Not only do they look different, the temperature readouts are different—which they shouldn’t be. As you can see, the camera says the black cup on the left is 48.6 F, while the silver cup is supposedly 86.1. That's because the aluminum foil surface has a much lower emissivity (e = 0.04). Most of the IR light the camera sees on that cup is just reflected off the hot pavement.
But what about human skin? Fortunately, humans are very blackbodyish (I made up that word). A typical human has an emissivity between 0.95 to 0.98. So we aren't very reflective in the infrared region. That's good.
Here's my hand. With my high emissivity, that’s almost entirely me producing light.
Measuring Body Temperature
Now that you know how it works, let’s get back to the question. Can you use an infrared camera to see if someone has an elevated body temperature? Well, there is a problem. The camera looks at the outer surface of things. The internal temperature of a human should be around 37 C (98.6 F), but the outside skin is generally cooler than that.
Here’s a picture of me (in case you can’t tell). I played around with measurements at different spots on my face, and the highest temperature I could find was 95.3 F, in the inner corner of my eye. (As it turns out, an IR device manufacturer recommends focusing on the tear duct.)
For comparison, I stuck a thermometer in my mouth and measured my internal temperature at 97 F. I guess the question, then, is whether there is a consistent relationship between internal and external temperatures, so that you could still tell when someone has a fever.
Another consideration: I had to get the camera fairly close. In this case it was about 10 centimeters from my face. That would clearly violate the 2-meter social distancing rule. You could probably fix that with a higher-resolution camera. I'm just using one that connects to my phone (which is pretty cool if you think about it).

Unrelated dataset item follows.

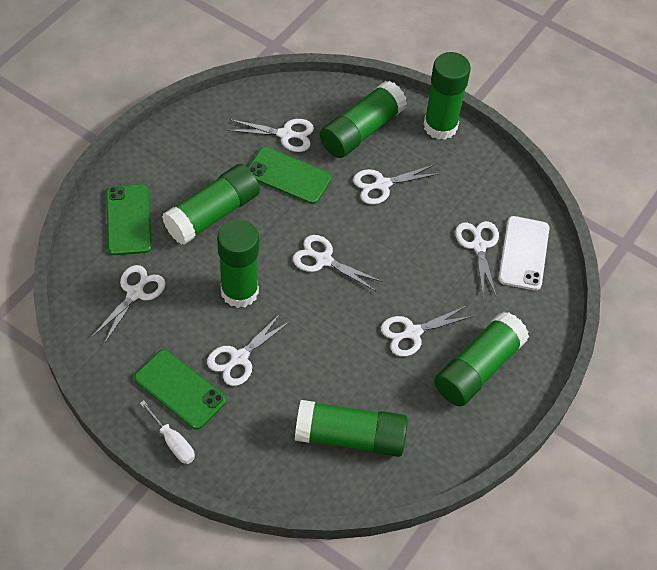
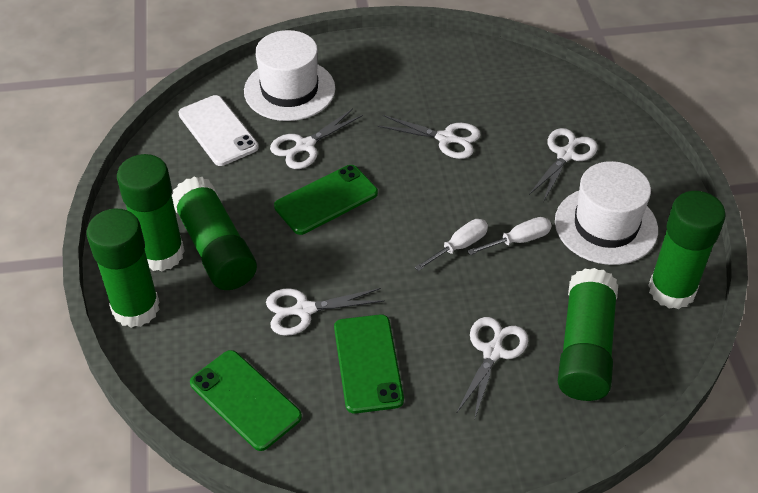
green glue stick: 6 -> 5
white hat: 0 -> 2
white scissors: 7 -> 5
white screwdriver: 1 -> 2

Just for fun I also took an IR picture of an open mouth. In this case it's not my mouth, it's a volunteer (one of my sons).
This seems to give a better measurement (97.2), but I doubt you could convince people to walk up to a camera and open up their mouths. We have a hard enough time getting people to just stay home.

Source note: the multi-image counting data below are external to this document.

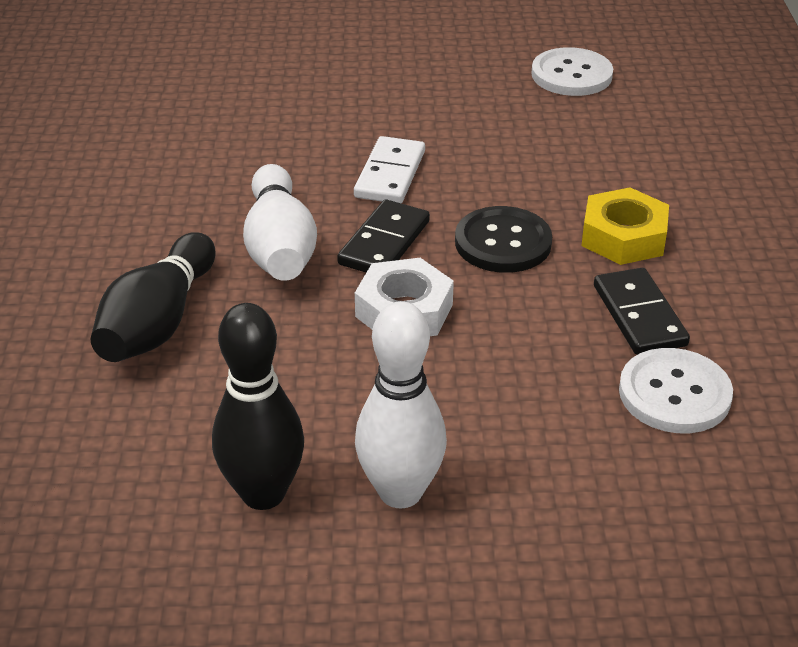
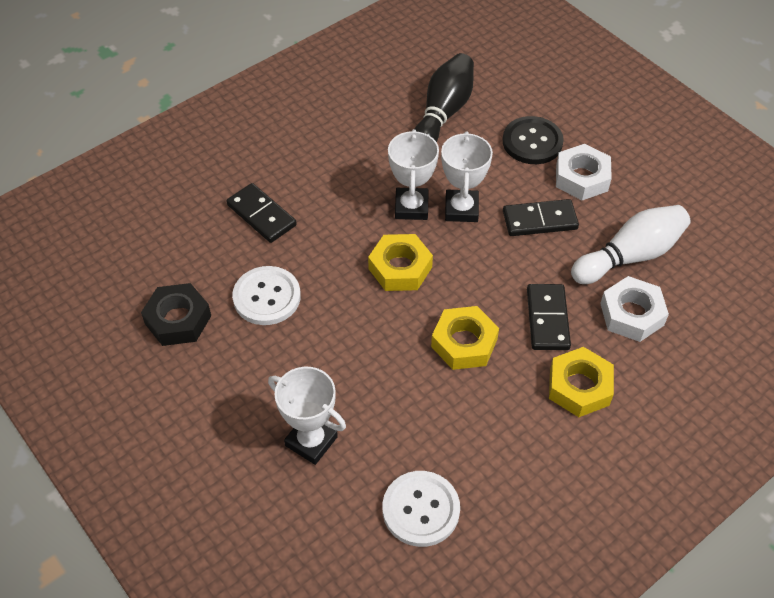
black bowling pin: 2 -> 1
black domino: 2 -> 3
black nut: 0 -> 1
white bowling pin: 2 -> 1
white domino: 1 -> 0
white nut: 1 -> 2
white trophy: 0 -> 3
yellow nut: 1 -> 3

Remove Your Glasses, Please
One other little issue: If you want to measure the temperature of a tear duct then anyone wearing glasses would have to remove them. Why? Because, as it turns out, while glass is transparent for visible light, it blocks infrared light. Check out this picture of my dog looking out the window.
You can see his reflection in the glass. For infrared light, the window acts just like a mirror. Now look at a human with glasses on. I'll be the human in this case.
Those aren’t sunglasses, they’re just my normal glasses. They look dark because the infrared light from my eyes is reflected back onto me—it doesn’t get through. And on the outside, the glasses are reflecting infrared light from the room, which is colder than my body.
So, Well, Could It Work?
We saw that human bodies have a high emissivity, so that’s encouraging, and a good infrared camera can distinguish small differences in temperature. The one real issue is that it only measures the surface temperature of the skin. However, this might be OK if you are just comparing people and looking for outliers that are warmer than others.
So, yeah, I think you could use an IR camera to screen for individuals with elevated body temperatures. Of course that doesn’t necessarily mean they have Covid-19. Maybe they have an ordinary flu. Maybe they’re hot from running to catch a flight. Also, people can be infected but asymptomatic. There’s a lot of ways you can get false positives and false negatives.
Does that mean it's pointless? No, it's a screen, not a diagnostic test. It’s not perfect, but it could be a quick, inexpensive, noninvasive way of surveying large groups of people and, at the least, flagging those with a higher probability of being infected for follow-up questioning.
Sure, an oral thermometer is more accurate. But can you imagine stopping each person outside a grocery store to stick a thermometer in their mouth and waiting for a reading? People just wouldn't put up with that.